The compromise bill is the result of painstaking negotiations between two warring GOP factions. The co-sponsors on the final text Tuesday night spanned the ideological spectrum, though the names of some conservatives who had been involved in negotiations were absent. Influential conservative groups have said the bill amounts to "amnesty" and have urged members not to support it.

The proposal would allow an estimated 1.8 million "Dreamers" to apply for “nonimmigrant status” — essentially a conditional legal visa — if they meet certain conditions. If the "Dreamers" win that nonimmigrant status, then after six years, they would be able to apply for a green card, which will set them on the path to eventual citizenship.

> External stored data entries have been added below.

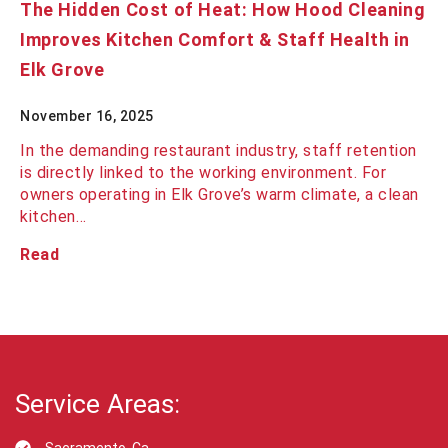
The Hidden Cost of Heat: How Hood Cleaning
Improves Kitchen Comfort & Staff Health in
Elk Grove
November 16, 2025
In the demanding restaurant industry, staff retention
is directly linked to the working environment. For
owners operating in Elk Grove’s warm climate, a clean
kitchen…
Read
Service Areas: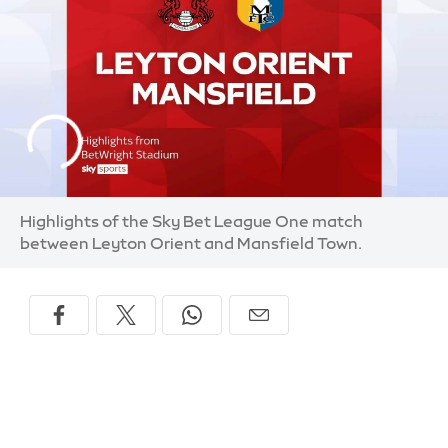
Highlights of the Sky Bet League One match
between Leyton Orient and Mansfield Town.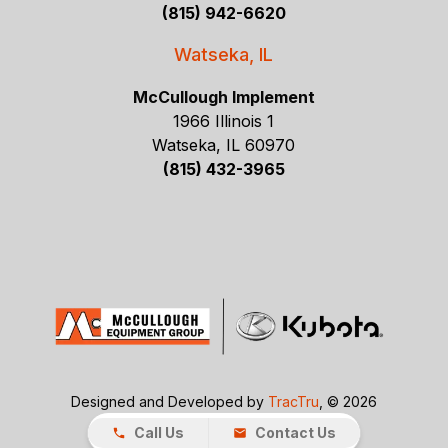
(815) 942-6620
Watseka, IL
McCullough Implement
1966 Illinois 1
Watseka, IL 60970
(815) 432-3965
Designed and Developed by
TracTru
, © 2026
Call Us
Contact Us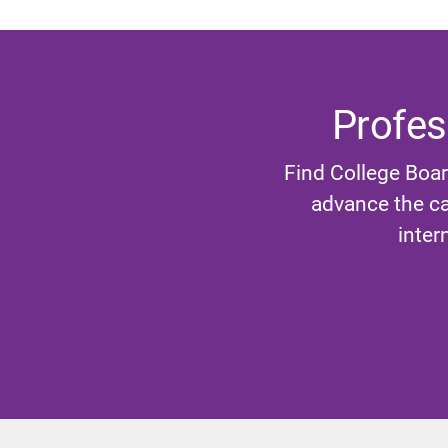
Profes
Find College Boar
advance the ca
inter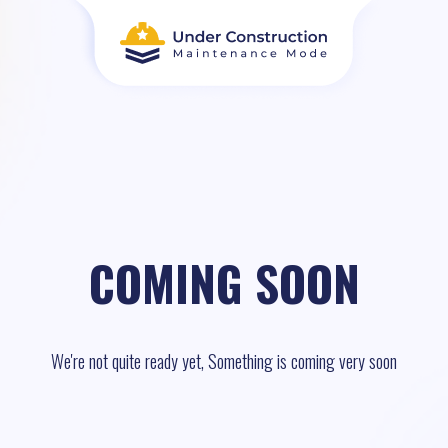
COMING SOON
We're not quite ready yet, Something is coming very soon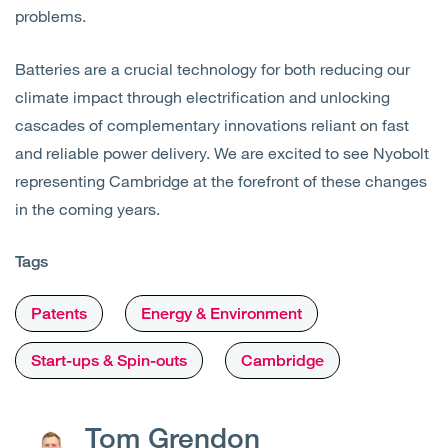
problems.
Batteries are a crucial technology for both reducing our
climate impact through electrification and unlocking
cascades of complementary innovations reliant on fast
and reliable power delivery. We are excited to see Nyobolt
representing Cambridge at the forefront of these changes
in the coming years.
Tags
Patents
Energy & Environment
Start-ups & Spin-outs
Cambridge
Tom Grendon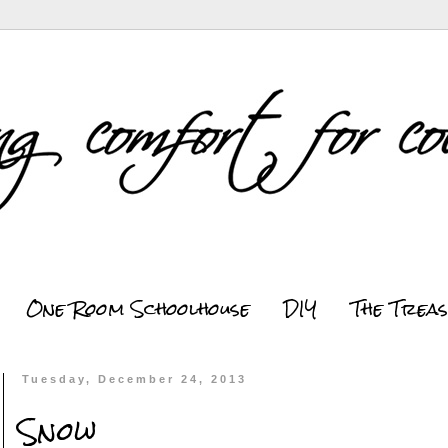
One Room Schoolhouse
DIY
The Trea
Tuesday, December 24, 2013
Snow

As an attempt to calm immigration hardliners, the bill would ultimately overall immigration, the measure would end a diversity lottery program and limit family-based immigration. The visas from those programs would be used for the "Dreamers" and then dry up.

The bill also includes Trump's biggest immigration ask: funding for the border wall. More than $23.4 billion would be allotted for the wall and other border security, on top of $1.6 billion Congress has already approved.

. The more conservative immigration bill would provide temporary legal protections to a smaller pool of just under 700,000 "Dreamers" on a renewable basis. Like the compromise bill, it would fund the wall and cut legal immigration. It would also include other internal enforcement measures, such as mandatory e-verify, which would require businesses to determine the legal status of new workers.

If House Republicans stick together, they can pass legislation along party lines — which they'll need to do if these bills have any chance of making it out of the lower chamber. But it was still not clear either piece of legislation could muster enough GOP support to pass.

If the legislation makes its way to the Senate, it would need the support of at least 10 Senate Democrats. No Democrats in either the House or Senate have signaled they'd back the bills.

Senate Republicans are pushing for a narrow bill to address the family separations, but lawmakers have not signaled an interest in tackling the broader immigration debate.